Instructions for the task: Exactly and in full, give the records again.

[[ Given data open ]]

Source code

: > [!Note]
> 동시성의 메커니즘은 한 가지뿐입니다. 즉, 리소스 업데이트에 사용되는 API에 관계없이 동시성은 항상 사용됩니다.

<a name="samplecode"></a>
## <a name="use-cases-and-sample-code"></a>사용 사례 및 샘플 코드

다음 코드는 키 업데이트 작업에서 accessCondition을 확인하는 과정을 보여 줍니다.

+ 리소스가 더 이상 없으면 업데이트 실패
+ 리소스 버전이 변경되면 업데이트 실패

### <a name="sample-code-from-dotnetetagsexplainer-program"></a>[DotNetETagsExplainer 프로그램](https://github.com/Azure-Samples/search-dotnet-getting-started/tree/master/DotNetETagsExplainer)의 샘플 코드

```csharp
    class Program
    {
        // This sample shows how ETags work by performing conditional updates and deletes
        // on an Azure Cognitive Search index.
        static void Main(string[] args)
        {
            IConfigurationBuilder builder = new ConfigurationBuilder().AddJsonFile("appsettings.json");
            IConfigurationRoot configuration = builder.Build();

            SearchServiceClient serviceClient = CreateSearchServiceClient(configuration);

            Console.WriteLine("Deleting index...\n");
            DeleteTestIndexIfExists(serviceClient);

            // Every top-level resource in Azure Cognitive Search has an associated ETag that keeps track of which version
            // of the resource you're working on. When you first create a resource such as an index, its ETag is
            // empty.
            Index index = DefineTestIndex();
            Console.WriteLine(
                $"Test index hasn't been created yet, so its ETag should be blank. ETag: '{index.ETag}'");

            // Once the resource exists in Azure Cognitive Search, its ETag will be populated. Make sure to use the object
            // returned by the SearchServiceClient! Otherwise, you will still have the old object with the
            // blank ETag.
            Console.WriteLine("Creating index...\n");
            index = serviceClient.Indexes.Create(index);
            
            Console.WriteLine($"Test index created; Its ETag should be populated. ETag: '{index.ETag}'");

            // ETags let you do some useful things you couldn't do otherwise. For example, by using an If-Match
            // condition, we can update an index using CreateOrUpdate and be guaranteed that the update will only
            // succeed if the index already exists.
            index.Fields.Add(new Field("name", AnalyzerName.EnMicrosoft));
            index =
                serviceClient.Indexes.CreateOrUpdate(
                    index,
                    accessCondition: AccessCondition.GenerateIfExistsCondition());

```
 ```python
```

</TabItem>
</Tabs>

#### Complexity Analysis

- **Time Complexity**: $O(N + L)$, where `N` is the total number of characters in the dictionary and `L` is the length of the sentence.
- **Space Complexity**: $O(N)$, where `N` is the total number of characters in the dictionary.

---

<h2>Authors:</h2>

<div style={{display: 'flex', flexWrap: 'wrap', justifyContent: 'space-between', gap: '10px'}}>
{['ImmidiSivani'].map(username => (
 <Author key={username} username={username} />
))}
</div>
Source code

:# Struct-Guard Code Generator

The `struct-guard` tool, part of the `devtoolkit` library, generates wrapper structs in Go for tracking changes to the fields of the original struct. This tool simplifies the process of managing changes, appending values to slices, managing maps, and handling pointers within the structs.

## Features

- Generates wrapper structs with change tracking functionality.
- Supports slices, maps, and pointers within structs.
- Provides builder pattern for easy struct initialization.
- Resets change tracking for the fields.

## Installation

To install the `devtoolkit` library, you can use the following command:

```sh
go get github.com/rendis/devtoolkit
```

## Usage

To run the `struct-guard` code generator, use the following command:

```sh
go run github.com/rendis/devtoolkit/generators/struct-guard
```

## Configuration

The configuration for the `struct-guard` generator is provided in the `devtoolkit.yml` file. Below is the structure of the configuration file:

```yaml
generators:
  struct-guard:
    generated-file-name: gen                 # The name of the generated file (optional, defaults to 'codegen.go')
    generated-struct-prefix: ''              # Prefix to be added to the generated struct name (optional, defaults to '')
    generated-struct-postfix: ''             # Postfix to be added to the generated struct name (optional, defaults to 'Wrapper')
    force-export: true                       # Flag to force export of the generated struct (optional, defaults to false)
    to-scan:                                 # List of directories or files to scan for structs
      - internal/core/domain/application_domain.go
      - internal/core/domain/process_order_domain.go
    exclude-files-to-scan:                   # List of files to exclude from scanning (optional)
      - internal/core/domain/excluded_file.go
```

[[ Given data closed ]]

Exercise response:
Source code

: > [!Note]
> 동시성의 메커니즘은 한 가지뿐입니다. 즉, 리소스 업데이트에 사용되는 API에 관계없이 동시성은 항상 사용됩니다.

<a name="samplecode"></a>
## <a name="use-cases-and-sample-code"></a>사용 사례 및 샘플 코드

다음 코드는 키 업데이트 작업에서 accessCondition을 확인하는 과정을 보여 줍니다.

+ 리소스가 더 이상 없으면 업데이트 실패
+ 리소스 버전이 변경되면 업데이트 실패

### <a name="sample-code-from-dotnetetagsexplainer-program"></a>[DotNetETagsExplainer 프로그램](https://github.com/Azure-Samples/search-dotnet-getting-started/tree/master/DotNetETagsExplainer)의 샘플 코드

```csharp
    class Program
    {
        // This sample shows how ETags work by performing conditional updates and deletes
        // on an Azure Cognitive Search index.
        static void Main(string[] args)
        {
            IConfigurationBuilder builder = new ConfigurationBuilder().AddJsonFile("appsettings.json");
            IConfigurationRoot configuration = builder.Build();

            SearchServiceClient serviceClient = CreateSearchServiceClient(configuration);

            Console.WriteLine("Deleting index...\n");
            DeleteTestIndexIfExists(serviceClient);

            // Every top-level resource in Azure Cognitive Search has an associated ETag that keeps track of which version
            // of the resource you're working on. When you first create a resource such as an index, its ETag is
            // empty.
            Index index = DefineTestIndex();
            Console.WriteLine(
                $"Test index hasn't been created yet, so its ETag should be blank. ETag: '{index.ETag}'");

            // Once the resource exists in Azure Cognitive Search, its ETag will be populated. Make sure to use the object
            // returned by the SearchServiceClient! Otherwise, you will still have the old object with the
            // blank ETag.
            Console.WriteLine("Creating index...\n");
            index = serviceClient.Indexes.Create(index);
            
            Console.WriteLine($"Test index created; Its ETag should be populated. ETag: '{index.ETag}'");

            // ETags let you do some useful things you couldn't do otherwise. For example, by using an If-Match
            // condition, we can update an index using CreateOrUpdate and be guaranteed that the update will only
            // succeed if the index already exists.
            index.Fields.Add(new Field("name", AnalyzerName.EnMicrosoft));
            index =
                serviceClient.Indexes.CreateOrUpdate(
                    index,
                    accessCondition: AccessCondition.GenerateIfExistsCondition());

```
 ```python
```

</TabItem>
</Tabs>

#### Complexity Analysis

- **Time Complexity**: $O(N + L)$, where `N` is the total number of characters in the dictionary and `L` is the length of the sentence.
- **Space Complexity**: $O(N)$, where `N` is the total number of characters in the dictionary.

---

<h2>Authors:</h2>

<div style={{display: 'flex', flexWrap: 'wrap', justifyContent: 'space-between', gap: '10px'}}>
{['ImmidiSivani'].map(username => (
 <Author key={username} username={username} />
))}
</div>
Source code

:# Struct-Guard Code Generator

The `struct-guard` tool, part of the `devtoolkit` library, generates wrapper structs in Go for tracking changes to the fields of the original struct. This tool simplifies the process of managing changes, appending values to slices, managing maps, and handling pointers within the structs.

## Features

- Generates wrapper structs with change tracking functionality.
- Supports slices, maps, and pointers within structs.
- Provides builder pattern for easy struct initialization.
- Resets change tracking for the fields.

## Installation

To install the `devtoolkit` library, you can use the following command:

```sh
go get github.com/rendis/devtoolkit
```

## Usage

To run the `struct-guard` code generator, use the following command:

```sh
go run github.com/rendis/devtoolkit/generators/struct-guard
```

## Configuration

The configuration for the `struct-guard` generator is provided in the `devtoolkit.yml` file. Below is the structure of the configuration file:

```yaml
generators:
  struct-guard:
    generated-file-name: gen                 # The name of the generated file (optional, defaults to 'codegen.go')
    generated-struct-prefix: ''              # Prefix to be added to the generated struct name (optional, defaults to '')
    generated-struct-postfix: ''             # Postfix to be added to the generated struct name (optional, defaults to 'Wrapper')
    force-export: true                       # Flag to force export of the generated struct (optional, defaults to false)
    to-scan:                                 # List of directories or files to scan for structs
      - internal/core/domain/application_domain.go
      - internal/core/domain/process_order_domain.go
    exclude-files-to-scan:                   # List of files to exclude from scanning (optional)
      - internal/core/domain/excluded_file.go
```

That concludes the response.